Saturday, July 11, 2015

How Do You Teach Social Media to Kids? A Proven Project

Hi all you K-12 teachers... and those of you who are just curious.

You know social media is prevalent for our digital native kids.  Do we just hope that parents are teaching our budding society about what social media is... the safety... the ethics?  HECK NO!

As you know, I teach kids.  I grappled with how to teach social media in a relatively short time frame without being the "sage on the stage."  Frankly, my kids know more than me.  So, I make them the teachers.

Here is a project I created and used with 125 fifth grade students per year for the past 4 years.  The kids love it!

This blog is an overview - not a lesson plan.  My model is linked below because I don't have releases from the kids to publish their projects on YouTube.  It's not as great as some of the kid vids, sorry.

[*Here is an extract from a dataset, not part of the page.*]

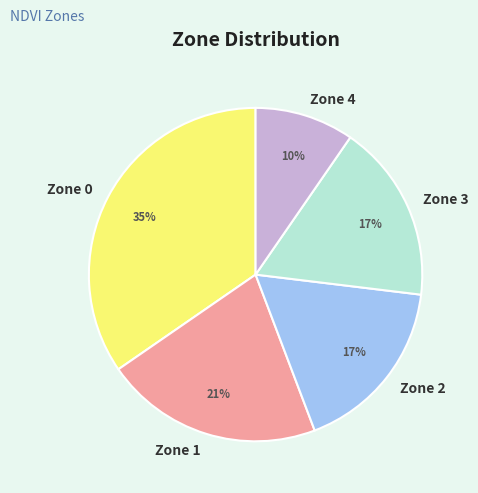

Is it true that Zone 2 is 7% of the pie?

False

TIP:  Always, always model every digital project.  Don't be afraid.  You learn, too.  It's okay for the kids to do better than you.

GRADE LEVELS:  5-8
  • Survey Their Knowledge - Create a live survey with the kids in Survey Monkey.  Brainstorm all the social media they can think of: topics and 3 examples of each.  
    • Immediacy is critical to motivation.  Launch the survey and have the kids participate during that class period. View the results.  I used a shared folder on the desktop to distribute the link to multiple computers.  
Try out this copy of a real survey made by kids.  I'll publish your results in another blog.  It's completely anonymous.  Only check items if you have personally published; it does not count if you only view other people's work.  Social Media Survey - Try It Out

  • Draft a Topic Question:  Group kids by a social media they all have tried and at least one person has published to.  Groups then draft a focus question:
    • Easy:  What is ____________?
    • Medium:  How or why questions that you know from experience
    • Hard:  Requires additional research from authoritative sources



  • Plan and Storyboard:  The plan includes a kid-created definition and two details.  Research if necessary. Then the kids storyboard and collect "Free to Use or Share" images via Google Images and record all sources on a Word Document.

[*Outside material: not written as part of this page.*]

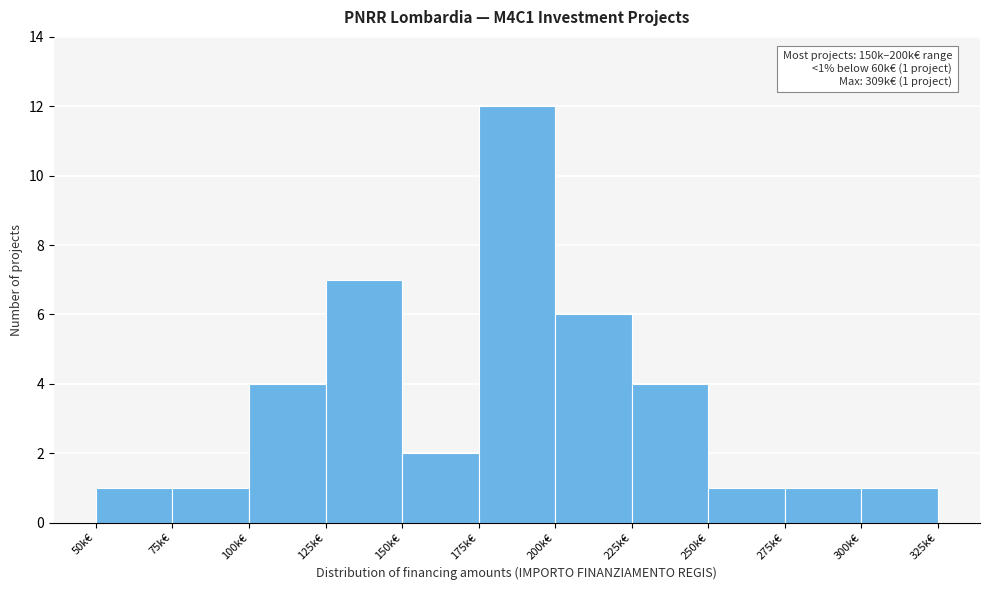

Reading right to left, transcribe all the data shown in this chart.

300k€=1	275k€=1	250k€=1	225k€=4	200k€=6	175k€=12	150k€=2	125k€=7	100k€=4	75k€=1	50k€=1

  • "Flip" Your Instruction:  Using images and voice over, students create an instructional video on their social media topic.   Break the directions into 3 parts and use Camtasia to film the directions.  Groups watch each video and follow the steps.  
    • Videos provide instruction "at the point of need."  Groups progress through video production at different rates.  Kids will never remember your whole group instruction when they get to the computer.
    • Videos allow students to pause and follow each step, or to re-watch as needed.  
    • Videos free the teacher to circulate and help groups.  
    • Learning technology from YouTube videos in an important life skill.



  • View, Rate, and Celebrate:  Watch all student videos for an overview of social media.  Groups rate each video on content, communication, and creativity via a Kahoot survey on ipads.